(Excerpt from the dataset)
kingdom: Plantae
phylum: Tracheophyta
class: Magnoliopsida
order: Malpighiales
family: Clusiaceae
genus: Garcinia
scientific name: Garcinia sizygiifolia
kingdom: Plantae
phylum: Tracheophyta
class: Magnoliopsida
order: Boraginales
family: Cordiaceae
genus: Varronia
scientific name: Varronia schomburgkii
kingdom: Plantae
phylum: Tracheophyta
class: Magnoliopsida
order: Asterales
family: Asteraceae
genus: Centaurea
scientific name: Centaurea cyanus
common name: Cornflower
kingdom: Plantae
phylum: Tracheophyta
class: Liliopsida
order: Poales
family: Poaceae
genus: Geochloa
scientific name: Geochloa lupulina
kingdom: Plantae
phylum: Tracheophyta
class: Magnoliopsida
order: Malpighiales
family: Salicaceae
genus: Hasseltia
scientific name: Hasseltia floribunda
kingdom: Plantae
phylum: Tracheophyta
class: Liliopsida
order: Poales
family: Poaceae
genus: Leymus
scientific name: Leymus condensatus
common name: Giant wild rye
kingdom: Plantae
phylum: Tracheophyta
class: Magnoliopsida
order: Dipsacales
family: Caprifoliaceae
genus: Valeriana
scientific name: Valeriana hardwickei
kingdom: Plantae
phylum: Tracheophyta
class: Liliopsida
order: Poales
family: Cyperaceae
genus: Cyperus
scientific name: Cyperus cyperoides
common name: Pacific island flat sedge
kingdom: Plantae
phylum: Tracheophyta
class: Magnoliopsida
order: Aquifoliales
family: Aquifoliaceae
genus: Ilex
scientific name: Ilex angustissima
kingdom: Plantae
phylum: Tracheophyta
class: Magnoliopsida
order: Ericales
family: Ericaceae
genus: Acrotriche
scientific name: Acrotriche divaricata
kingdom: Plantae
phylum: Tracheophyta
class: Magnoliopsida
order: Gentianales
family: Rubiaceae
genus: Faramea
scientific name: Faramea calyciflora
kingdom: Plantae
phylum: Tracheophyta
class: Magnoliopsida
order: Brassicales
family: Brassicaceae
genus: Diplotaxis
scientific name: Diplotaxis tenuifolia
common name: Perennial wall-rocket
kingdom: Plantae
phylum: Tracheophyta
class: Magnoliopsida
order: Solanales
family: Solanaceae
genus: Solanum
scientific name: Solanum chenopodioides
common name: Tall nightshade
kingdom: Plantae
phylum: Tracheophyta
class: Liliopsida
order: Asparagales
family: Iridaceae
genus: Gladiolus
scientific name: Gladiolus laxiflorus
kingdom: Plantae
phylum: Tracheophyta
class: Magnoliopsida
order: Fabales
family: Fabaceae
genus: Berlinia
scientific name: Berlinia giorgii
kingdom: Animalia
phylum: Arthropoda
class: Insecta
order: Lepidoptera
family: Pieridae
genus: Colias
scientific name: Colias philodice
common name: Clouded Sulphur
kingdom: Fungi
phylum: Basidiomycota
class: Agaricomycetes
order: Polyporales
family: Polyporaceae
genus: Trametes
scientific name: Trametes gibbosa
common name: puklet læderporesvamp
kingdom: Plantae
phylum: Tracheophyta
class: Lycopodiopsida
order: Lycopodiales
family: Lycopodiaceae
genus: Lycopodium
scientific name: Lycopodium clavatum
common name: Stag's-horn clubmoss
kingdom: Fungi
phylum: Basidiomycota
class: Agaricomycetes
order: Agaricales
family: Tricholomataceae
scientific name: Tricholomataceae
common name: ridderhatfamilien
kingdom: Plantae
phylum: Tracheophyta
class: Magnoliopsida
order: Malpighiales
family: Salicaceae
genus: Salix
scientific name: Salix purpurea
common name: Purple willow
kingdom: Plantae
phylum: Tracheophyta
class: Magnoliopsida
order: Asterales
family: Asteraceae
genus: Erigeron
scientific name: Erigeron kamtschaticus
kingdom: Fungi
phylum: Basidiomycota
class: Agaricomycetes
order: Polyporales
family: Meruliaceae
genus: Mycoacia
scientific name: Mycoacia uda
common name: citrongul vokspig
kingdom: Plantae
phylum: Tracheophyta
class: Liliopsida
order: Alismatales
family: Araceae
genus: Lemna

Your objective
Report every line in the excerpt above that contains the word "common".

Result
common name: Cornflower
common name: Giant wild rye
common name: Pacific island flat sedge
common name: Perennial wall-rocket
common name: Tall nightshade
common name: Clouded Sulphur
common name: puklet læderporesvamp
common name: Stag's-horn clubmoss
common name: ridderhatfamilien
common name: Purple willow
common name: citrongul vokspig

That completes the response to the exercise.